START DOCUMENT EXCERPT

From $y_n\in C$, ${\rho }_{n_k}\rightharpoonup x^{*}$ and ${\displaystyle \underset{k\to \infty }{lim}\parallel {\rho }_{n_k}-y_{n_k}\parallel =0}$, we get $y_{n_k}\rightharpoonup x^{*}\in C$. This follows from ${\displaystyle \underset{k\to \infty }{lim}\parallel u_{n_k}-y_{n_k}\parallel =0}$ that the subsequence $\left\{u_{n_k}\right\}$ is bounded. For any $y\in {\mathcal{H}}_n$, using (11), (14) and (18), we have

$$\begin{array}{cc}{\lambda }_{n_k}f(y_{n_k},y)\hfill & \ge {\lambda }_{n_k}f(y_{n_k},u_{n_k})+\langle {\rho }_{n_k}-u_{n_k},y-u_{n_k}\rangle \hfill \\ \hfill & \ge {\lambda }_{n_k}f({\rho }_{n_k},u_{n_k})-{\lambda }_{n_k}f({\rho }_{n_k},y_{n_k})-c_1{\lambda }_{n_k}\parallel {\rho }_{n_k}-y_{n_k}{\parallel }^2-c_2{\lambda }_{n_k}{\parallel y_{n_k}-u_{n_k}\parallel }^2\hfill \\ \hfill & +\langle {\rho }_{n_k}-u_{n_k},y-u_{n_k}\rangle \hfill \\ \hfill & \ge \langle {\rho }_{n_k}-y_{n_k},u_{n_k}-y_{n_k}\rangle +\langle {\rho }_{n_k}-u_{n_k},y-u_{n_k}\rangle -c_1{\lambda }_{n_k}{\parallel {\rho }_{n_k}-y_{n_k}\parallel }^2\hfill \\ \hfill & -c_2{\lambda }_{n_k}{\parallel y_{n_k}-u_{n_k}\parallel }^2.\hfill \end{array}$$

This implies by (20) and the boundedness of $\left\{u_{n_k}\right\}$ that the right hand side tends to zero. Due to $0<{\lambda }_{n_k}\le \lambda <min\left\{\frac{1}{2c_1},\frac{1}{2c_2}\right\}$, the condition $\left(\mathcal{C}4\right)$, and $y_{n_k}\rightharpoonup x^{*}$, we obtain ${\displaystyle 0 \le \underset{k\to \infty }{lim\; sup}f(y_{n_k},y)\le f(x^{*},y)}$ for all $y\in {\mathcal{H}}_n$. Since $C\subset {\mathcal{H}}_n$, we get $f(x^{*},y)\ge 0$ for all $y\in C$, that is, $x^{*}\in EP(f,C)$.    □

With the above results, we are now ready for the main convergence theorem.

END DOCUMENT EXCERPT
START STORED DATA

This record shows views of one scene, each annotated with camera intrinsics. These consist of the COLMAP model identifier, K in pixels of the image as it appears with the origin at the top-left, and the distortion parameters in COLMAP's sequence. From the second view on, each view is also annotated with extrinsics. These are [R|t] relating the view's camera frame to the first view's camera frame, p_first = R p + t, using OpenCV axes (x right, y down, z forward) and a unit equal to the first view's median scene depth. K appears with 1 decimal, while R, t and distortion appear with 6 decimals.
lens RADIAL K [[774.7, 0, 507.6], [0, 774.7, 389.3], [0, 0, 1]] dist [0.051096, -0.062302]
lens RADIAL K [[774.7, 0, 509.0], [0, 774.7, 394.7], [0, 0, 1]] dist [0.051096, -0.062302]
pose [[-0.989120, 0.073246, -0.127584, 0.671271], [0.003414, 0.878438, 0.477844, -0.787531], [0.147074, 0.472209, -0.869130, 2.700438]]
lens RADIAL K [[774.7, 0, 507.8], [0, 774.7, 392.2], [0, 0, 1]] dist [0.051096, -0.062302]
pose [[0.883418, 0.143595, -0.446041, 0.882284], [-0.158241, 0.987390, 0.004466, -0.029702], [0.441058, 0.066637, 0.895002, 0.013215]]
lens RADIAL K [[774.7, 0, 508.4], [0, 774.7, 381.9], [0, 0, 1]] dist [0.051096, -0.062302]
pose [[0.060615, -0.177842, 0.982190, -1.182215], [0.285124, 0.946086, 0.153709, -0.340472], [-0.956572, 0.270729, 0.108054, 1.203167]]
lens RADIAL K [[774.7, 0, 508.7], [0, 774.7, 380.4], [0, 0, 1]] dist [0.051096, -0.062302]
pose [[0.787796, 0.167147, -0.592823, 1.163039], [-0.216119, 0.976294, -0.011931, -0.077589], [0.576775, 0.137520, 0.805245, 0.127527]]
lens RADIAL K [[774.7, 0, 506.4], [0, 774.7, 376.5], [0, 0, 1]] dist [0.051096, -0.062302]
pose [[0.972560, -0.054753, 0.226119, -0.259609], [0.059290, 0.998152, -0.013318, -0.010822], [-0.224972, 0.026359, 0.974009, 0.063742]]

END STORED DATA

* [INSTRUCTIONS]
a - Update the saved entries from their first line through the line containing "394.7], [0, 0, 1]] dist [0.051096, -0.062302]", replacing "scene" with "location" and leaving everything else unchanged.
b - Write what comes next in the excerpt proving convergence for the equilibrium problem.

* [ANSWERS FOR THE TASKS]
a -
This record shows views of one location, each annotated with camera intrinsics. These consist of the COLMAP model identifier, K in pixels of the image as it appears with the origin at the top-left, and the distortion parameters in COLMAP's sequence. From the second view on, each view is also annotated with extrinsics. These are [R|t] relating the view's camera frame to the first view's camera frame, p_first = R p + t, using OpenCV axes (x right, y down, z forward) and a unit equal to the first view's median location depth. K appears with 1 decimal, while R, t and distortion appear with 6 decimals.
lens RADIAL K [[774.7, 0, 507.6], [0, 774.7, 389.3], [0, 0, 1]] dist [0.051096, -0.062302]
lens RADIAL K [[774.7, 0, 509.0], [0, 774.7, 394.7], [0, 0, 1]] dist [0.051096, -0.062302]

b -
Theorem 1.

Suppose that ${\displaystyle \sum _{n=1}^{\infty }{\delta }_n\parallel x_n-x_{n-1}\parallel <\infty ,\underset{n\to \infty }{lim\; inf}{\theta }_n(1-{\theta }_n)>0}$ and the items $\left(\mathcal{C}1\right)-\left(\mathcal{C}4\right)$ are satisfied. Then, the sequence $\left\{x_n\right\}$ generated due to Algorithm 1 converges weakly to a point in $EP(f,C)$.

Proof. 

Let $\overline{\xi }\in EP(f,C)$. Since $0<{\lambda }_n\le \lambda <min\left\{\frac{1}{2c_1},\frac{1}{2c_2}\right\}$ with expression (8) implies that

$$\begin{array}{c}\parallel u_n-\overline{\xi }\parallel \le \parallel {\rho }_n-\overline{\xi }\parallel .\hfill \end{array}$$

(21)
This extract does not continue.